## ИСХОДНЫЙ ОТРЫВОК
В 1844 г. норманист А.А. Куник, осознав полнейшую бесперспективность дальнейшего увязывания имени «Русь» с Рослагеном, стал убеждать, неправомерно перенося решение чисто исторического вопроса в область лингвистики, что посредством финского названия Швеции Ruotsi имя «Русь» якобы восходит к шведскому слову rodsen-«гребцы», которое прилагалось к жителям «общины гребцов» Рослагену, и что население этой части береговой полосы могло называться, как он предположил, «Rodhsin» (от Rodhs), «Rookarlar», «Rudermanner». В 1847 г. М.П. Погодин, заключая, что «результаты Шлёцеровы теперь уже ничего не значат», публично отпустил ему, так сказать, научные грехи: «А за шведов с руотси и Рослагеном, за его понятия о вставках, за понтийских руссов, и пр. и пр. - прости его Господи!»[37].

Слова Погодина свидетельствовали о глубочайшем кризисе норманской теории, и этот кризис заставил пойти на кардинальную ревизию ее основных положений. Прежде всего это коснулось судьбы черноморской (понтийской) руси, которую Шлецер в большой досаде вычеркнул из русской истории. Но тенденциозность его вывода очень скоро продемонстрировал Г. Эверс, доказавший существование южной Руси в дорюриково время. И этот факт начали учитывать норманисты, хотя «скандинавский догмат», априори принятый ими за абсолютную истину, неудержимо толкал их смотреть на русскую историю только через его призму, а значит, продолжать порождать эфемерные конструкции. Так, в 1821-1823 гг. немецкий востоковед И.С.Фатер, обращая внимание на «столь очевидно бытие росов» на юге, предложил понимать под ними остатки готов, проживавших на северных берегах Черного моря, среди которых разместились значительные колонии варягов-норманнов, ставших прозываться русью. При этом он заметил, что Нестор «сказал весьма ясно, что сии варяги зовутся русью, как другие шведами, англянами: следственно, русь у него отнюдь не шведы».

## ИСХОДНЫЕ ДАННЫЕ

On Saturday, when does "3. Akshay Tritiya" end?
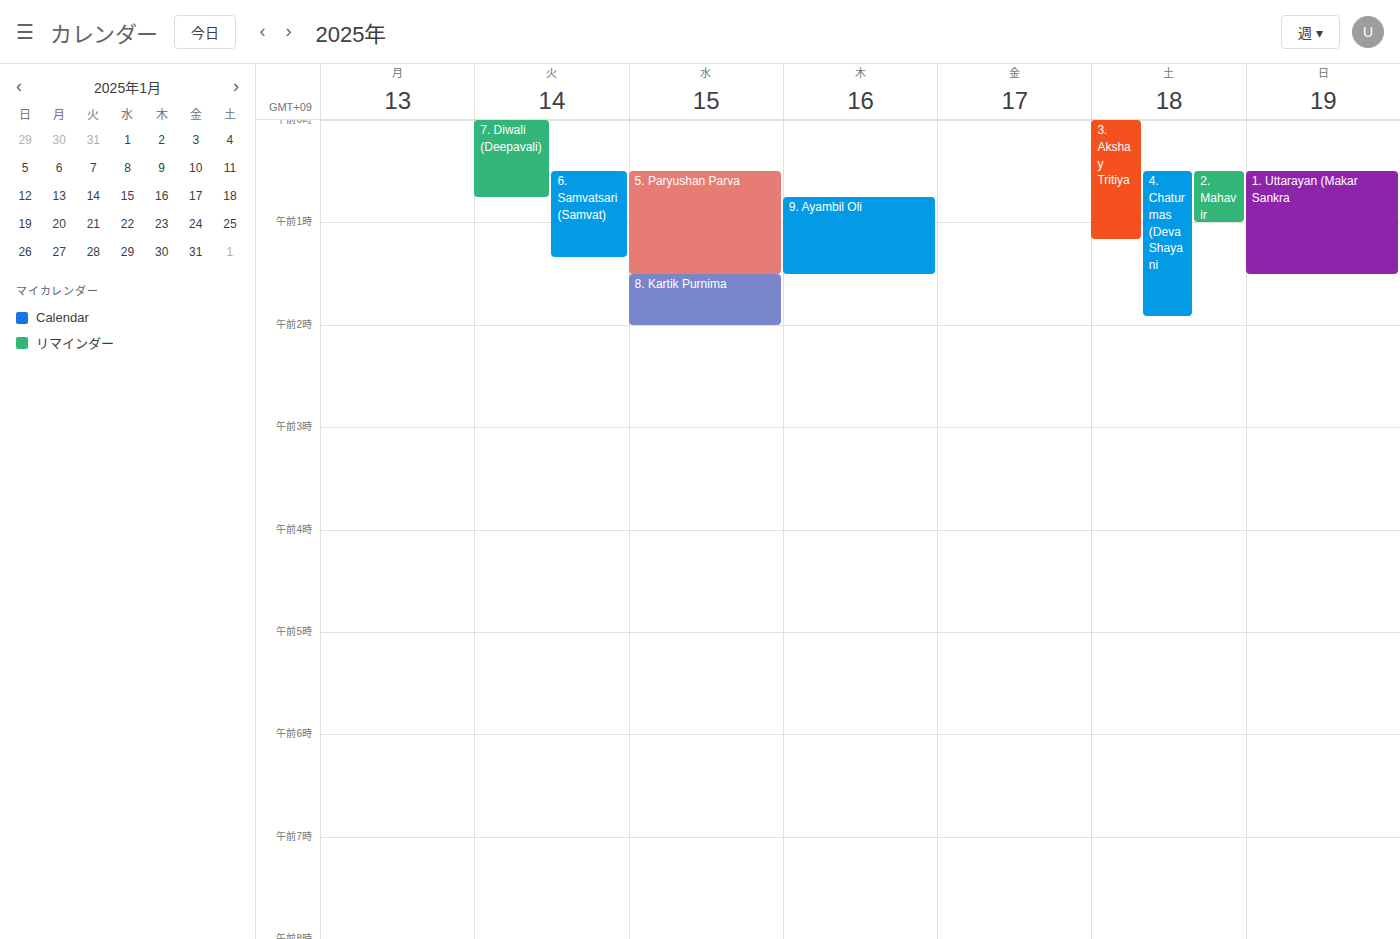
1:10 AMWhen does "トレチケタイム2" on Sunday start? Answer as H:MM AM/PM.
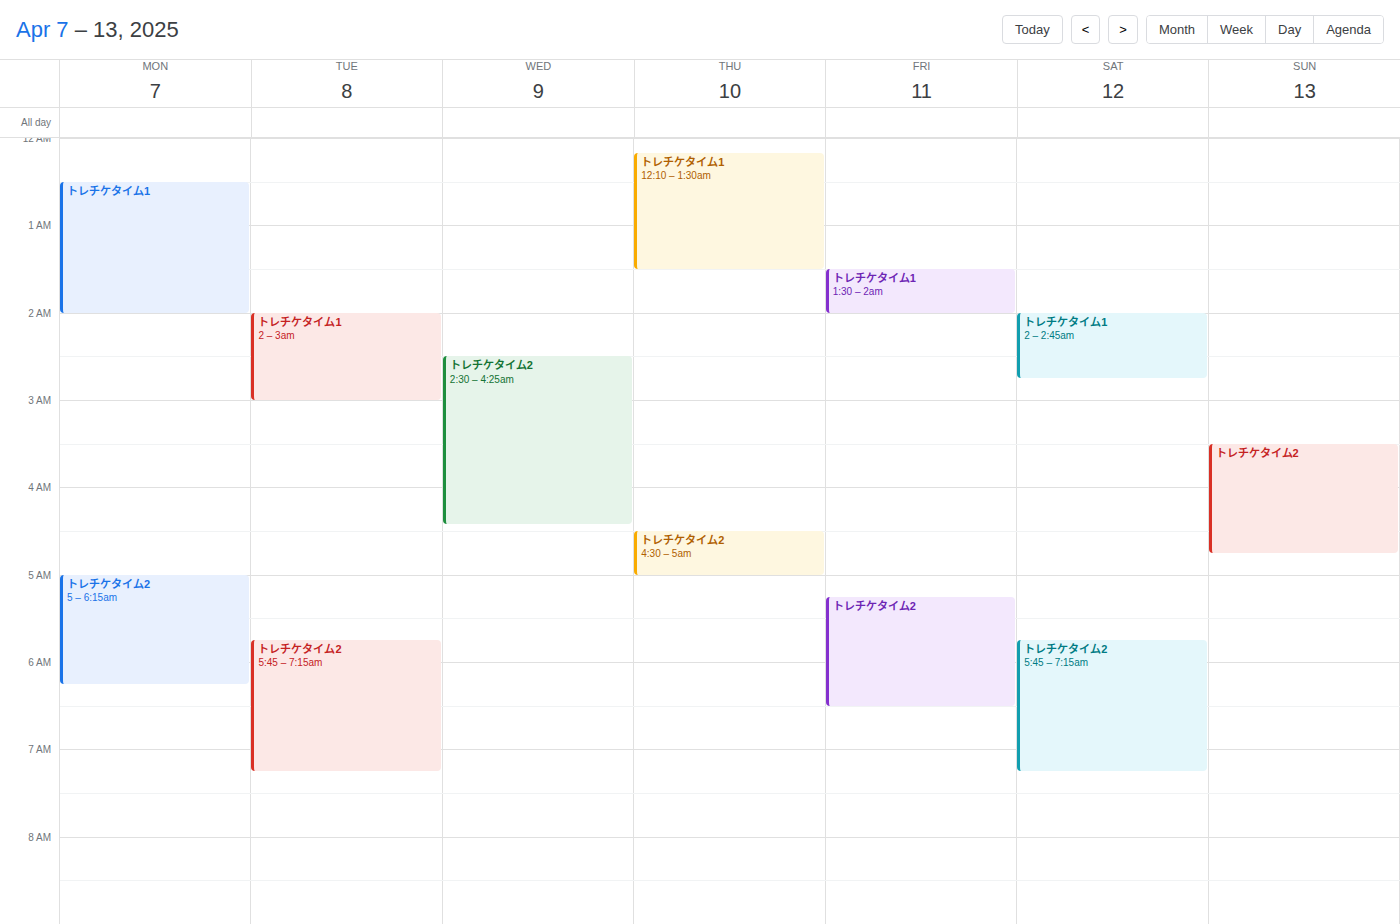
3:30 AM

## ЗАДАНИЯ
- A) Кратко перескажите абзац отрывка, который начинается словами «В 1844 г. норманист А.А. Куник». Основные факты нужно сохранить.
- B) Продолжите отрывок о норманской теории, начав сразу после его последнего предложения.
Данные взяты из другого источника.

## ОТВЕТЫ
- A) В 1844 г. норманист А.А. Куник понял, что связывать имя «Русь» с Рослагеном бесперспективно. Тогда он перенес исторический вопрос в область лингвистики и стал утверждать, что это имя через финское название Швеции Ruotsi восходит к шведскому слову rodsen — «гребцы». Так называли жителей Рослагена, «общины гребцов». По его предположению, население этой части побережья могло называться «Rodhsin», «Rookarlar», «Rudermanner». В 1847 г. М.П. Погодин заключил, что «результаты Шлёцеровы теперь уже ничего не значат». За шведов с руотси и Рослагеном, понятия о вставках и понтийских руссов он публично произнес: «прости его Господи!»

- B)
Н.А.Иванов в 1837 г., также доказывая, апеллируя к византийским и арабским известиям, что черноморская русь - это готы, заключил: руссы обитали по берегам Азовского и Черного морей до Кавказских гор с древности и «были коренные жители княжества Тмутараканского» (в последних десятилетиях XIX в. Е. Е. Голубинский и В. Г. Васильевский возродят готскую теорию, являющуюся разновидностью норманской теории). В 1850-х-1860-х гг. С.М. Соловьев на основе показаний арабских и византийских источников подытоживал, что «название «русь» гораздо более распространено на юге, чем на севере, и что, по всей вероятности, русь на берегах Черного моря была известна прежде половины IX века, прежде прибытия Рюрика с братьями»[38].

В 1859 г. В.И.Ламанский показал, что слово «Русь» своею формою не обличает финского происхождения от Ruotsi, ибо имеются греческие, литовские и славянские слова, также оканчивающиеся на ъ (например, скифь, корсь, жмудь, сербь, волынь). Сказав, что славяне познакомились со шведами не через финнов, а непосредственно, он отметил, что летопись отделяет русь и от шведов, и от других норманских племен. А также подчеркнул, что нет названия народа, происшедшего «от его рода занятий или промысла». И весьма, разумеется, сомнительно, чтобы шведы в 839 г. перед Людовиком Благочестивым «на вопрос кто они? что за люди? и какого роду? стали бы отвечать Rodsin - гребцы».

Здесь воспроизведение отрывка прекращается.